##### GIVEN PASSAGE

The aims of the review are to shave costs by 5%, to standardise procurement for PPP projects and to prevent failure in large projects. Deryk Eke, OGC construction director, says the review is necessary because the early stages of a project were not being fully considered. "If a project is set up in the right way to begin with, it has more chance of success. Spotting a bad project early on is very important." He adds that he hasn't seen any evidence of an underspend in construction, but that getting government departments to focus on best value has taken time.

"Achieving Excellence, which was launched two years ago to address getting value for money is now starting to have some effect. A cultural change had to take place in government departments, but the industry has to recognise there is an alternative to 'business as usual', too." And it's not just in the area of procurement that the government is slowing down the construction industry.

In its desire to protect Britain's greenfield land, the government has further complicated the planning system to encourage brownfield development. It wants 60% of all new housing to be built on brownfield sites, and the DETR now has the right to veto large greenfield developments. Planning Policy Guidance (PPG3), new government guidance on where to place housing developments, gives more power to local authorities to decide on issues such as density, design and mix of housing schemes, which can only further delay the process. Add to that, in the London area, the stipulation that every housing scheme must contain 50% affordable housing or housebuilders must pay the Greater London Authority compensation.

##########

WHAT IS NEEDED
Continue the passage on government construction procurement and planning policy from its last sentence. The listing that comes next has no connection to this passage.

##### SUPPLIED INFORMATION

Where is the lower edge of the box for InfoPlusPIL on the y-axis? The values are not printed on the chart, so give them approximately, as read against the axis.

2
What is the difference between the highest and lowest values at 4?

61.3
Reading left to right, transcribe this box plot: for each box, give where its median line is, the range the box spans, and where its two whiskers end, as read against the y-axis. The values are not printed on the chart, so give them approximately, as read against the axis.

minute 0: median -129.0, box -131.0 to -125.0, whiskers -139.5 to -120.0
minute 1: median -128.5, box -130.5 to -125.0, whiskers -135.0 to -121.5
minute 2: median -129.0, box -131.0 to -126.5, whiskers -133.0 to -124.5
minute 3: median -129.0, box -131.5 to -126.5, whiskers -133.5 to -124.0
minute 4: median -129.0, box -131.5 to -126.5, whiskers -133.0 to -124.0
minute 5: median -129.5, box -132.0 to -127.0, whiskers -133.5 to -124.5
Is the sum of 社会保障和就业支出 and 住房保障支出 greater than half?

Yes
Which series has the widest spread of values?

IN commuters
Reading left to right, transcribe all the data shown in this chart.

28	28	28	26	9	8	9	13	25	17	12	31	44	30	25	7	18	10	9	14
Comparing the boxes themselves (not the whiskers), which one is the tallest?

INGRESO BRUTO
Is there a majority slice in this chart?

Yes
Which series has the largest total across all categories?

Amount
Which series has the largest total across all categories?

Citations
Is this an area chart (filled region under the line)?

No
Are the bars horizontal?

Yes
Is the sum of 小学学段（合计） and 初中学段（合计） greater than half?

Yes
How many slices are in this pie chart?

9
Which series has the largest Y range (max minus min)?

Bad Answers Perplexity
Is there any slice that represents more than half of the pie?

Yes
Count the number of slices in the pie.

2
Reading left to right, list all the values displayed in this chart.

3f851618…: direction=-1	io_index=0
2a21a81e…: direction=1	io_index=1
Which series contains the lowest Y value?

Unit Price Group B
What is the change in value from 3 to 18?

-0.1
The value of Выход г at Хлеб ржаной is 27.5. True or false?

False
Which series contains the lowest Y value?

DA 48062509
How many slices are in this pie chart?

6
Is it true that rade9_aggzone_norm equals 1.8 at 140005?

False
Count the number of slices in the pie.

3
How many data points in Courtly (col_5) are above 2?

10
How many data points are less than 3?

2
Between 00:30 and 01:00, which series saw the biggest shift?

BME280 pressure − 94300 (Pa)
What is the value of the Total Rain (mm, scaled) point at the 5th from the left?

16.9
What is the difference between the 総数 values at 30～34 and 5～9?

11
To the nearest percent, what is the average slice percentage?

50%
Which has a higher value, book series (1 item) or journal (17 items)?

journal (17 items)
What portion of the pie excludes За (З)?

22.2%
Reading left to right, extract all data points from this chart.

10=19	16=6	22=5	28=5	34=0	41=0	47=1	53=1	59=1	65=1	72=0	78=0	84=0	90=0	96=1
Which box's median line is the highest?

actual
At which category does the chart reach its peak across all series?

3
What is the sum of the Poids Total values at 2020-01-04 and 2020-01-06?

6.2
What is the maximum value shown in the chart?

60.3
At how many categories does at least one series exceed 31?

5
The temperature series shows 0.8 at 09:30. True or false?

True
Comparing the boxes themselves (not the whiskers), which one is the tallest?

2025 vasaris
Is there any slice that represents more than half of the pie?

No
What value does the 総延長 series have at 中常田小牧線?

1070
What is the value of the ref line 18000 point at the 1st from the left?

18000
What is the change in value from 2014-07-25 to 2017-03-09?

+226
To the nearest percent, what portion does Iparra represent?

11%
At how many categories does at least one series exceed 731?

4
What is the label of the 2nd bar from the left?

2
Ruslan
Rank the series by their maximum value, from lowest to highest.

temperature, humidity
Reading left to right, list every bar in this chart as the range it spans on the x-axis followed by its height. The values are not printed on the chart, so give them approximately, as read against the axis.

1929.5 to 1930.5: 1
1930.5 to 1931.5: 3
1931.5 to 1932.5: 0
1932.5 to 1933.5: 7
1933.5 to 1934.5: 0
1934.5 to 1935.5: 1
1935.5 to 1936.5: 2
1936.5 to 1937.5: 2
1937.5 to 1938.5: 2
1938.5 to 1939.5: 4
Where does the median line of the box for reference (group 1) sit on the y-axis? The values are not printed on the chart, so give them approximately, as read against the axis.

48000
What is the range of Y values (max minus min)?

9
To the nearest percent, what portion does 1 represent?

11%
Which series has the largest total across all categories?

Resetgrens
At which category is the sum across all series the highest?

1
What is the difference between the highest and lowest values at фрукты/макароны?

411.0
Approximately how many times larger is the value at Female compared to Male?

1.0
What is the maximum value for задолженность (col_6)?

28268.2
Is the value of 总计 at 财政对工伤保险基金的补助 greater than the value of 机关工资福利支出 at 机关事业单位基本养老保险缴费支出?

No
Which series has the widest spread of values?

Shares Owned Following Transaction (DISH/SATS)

##########

RESPONSE TO THE EXERCISE
Longer planning times seem inevitable.

Steve Lidgate, chief executive of Laing Homes, says that over the last two years, the average time from lodging a planning application to building the first house has risen from nine to 14 months. The government aims to process 80% of planning applications in eight weeks. The other 20% can presumably take much longer.

More responsibility
"The trend in recent years has been to give more responsibility for planning to the local community," says Lidgate. "When this government came into power it realised the scale of housebuilding that had to take place, especially in the South-east, but no local community wants a development in its backyard." In the last year, Laing Homes has built fewer houses than in any year since the 1920s, excluding the war years.